Das Handelsblatt berichtet, die EU-Kommission wolle am Donnerstag ein Bußgeld gegen den Tech-Giganten verkünden – ein Schritt, der den Streit mit der Trump-Regierung über digitale Dienste weiter anheizen könnte.
Die Europäische Kommission wird nach Informationen des Wirtschaftsmagazins Handelsblatt voraussichtlich erstmals eine Geldbuße gegen den Suchmaschinenkonzern Google auf Grundlage des Gesetzes über digitale Märkte (DMA) bekanntgeben.
Unter Berufung auf zwei anonyme, hochrangige EU-Beamte berichtet die Zeitung, die mögliche Geldbuße in Höhe von rund einer Milliarde Euro solle am Donnerstag vorgestellt werden. Sie stehe im Zusammenhang mit zwei zentralen Verfahren wegen mutmaßlichen Missbrauchs von Marktmacht.
Im ersten Verfahren geht es demnach darum, ob Google bei der Online-Suche eigene Dienste bevorzugt. Im zweiten steht der Vorwurf im Mittelpunkt, der Konzern hindere App-Entwickler daran, auf Download-Möglichkeiten außerhalb des Google Play Store hinzuweisen.
Über die genaue Höhe der Strafe entscheidet das Kollegium der EU-Kommissare, also das von Ursula von der Leyen geführte Spitzenorgan der EU-Exekutive.
Die Kommission hatte beide Verfahren im März 2024 eingeleitet.
Google hat die Berichte des Handelsblatt bislang nicht öffentlich kommentiert. Auch der Pressedienst der Europäischen Kommission reagierte bis zur Veröffentlichung nicht auf eine Anfrage von Euronews.

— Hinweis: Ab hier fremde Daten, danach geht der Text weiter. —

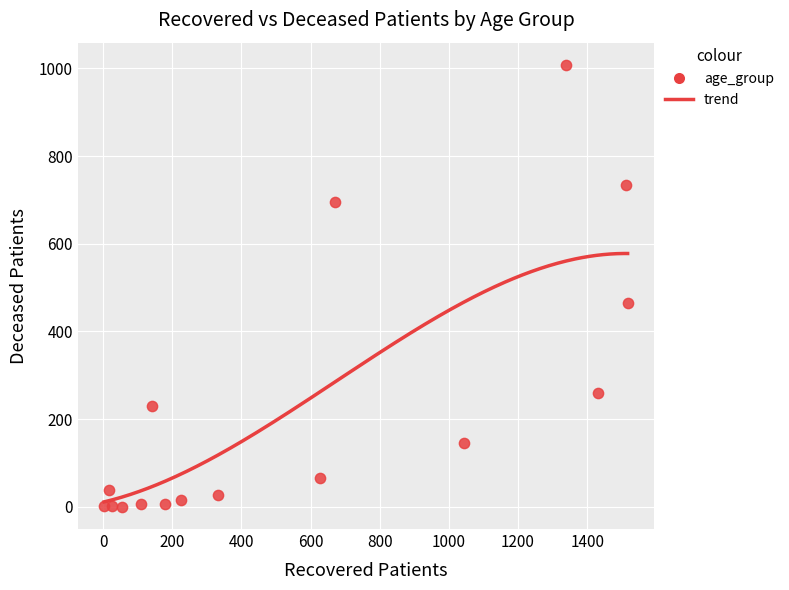

What Y value in the scatter plot is closest to 504?

465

Die nun kolportierte Strafzahlung fällt unter den DMA-Rahmen. Das Regelwerk verpflichtet große Technologiekonzerne im EU-Markt zu mehr Wettbewerb, damit Nutzerinnen und Nutzer mehr Auswahl erhalten.
Die DMA-Regeln hatte die Regierung des damaligen US-Präsidenten Donald Trump in der Vergangenheit scharf kritisiert. Washington warf Brüssel wiederholt vor, amerikanische Unternehmen unfair ins Visier zu nehmen.
Die aktuellen Berichte folgen wenige Tage nachdem die Europäische Kommission Google verpflichtet hat, ab Januar 2027 Suchdaten mit konkurrierenden Suchmaschinen zu teilen und das Android-Betriebssystem für konkurrierende KI-Dienste zu öffnen, ebenfalls auf Basis des DMA.
Damals erklärte die zuständige EU-Kommissarin Henna Virkkunen, dies werde den Menschen in der EU eine „größere Auswahl“ an Diensten ermöglichen.
Kent Walker, bei Google zuständig für globale Angelegenheiten, warnte, der Schritt der EU berge das Risiko, „wichtige Schutzvorkehrungen für den Datenschutz und die Sicherheit von Millionen Europäerinnen und Europäern zu untergraben“.
Bei Verstößen gegen den DMA können Geldbußen von bis zu zehn Prozent des weltweiten Jahresumsatzes eines Unternehmens verhängt werden.
Googles Mutterkonzern Alphabet erzielte 2025 einen Rekordjahresumsatz von 402,8 Milliarden Dollar (353,08 Milliarden Euro).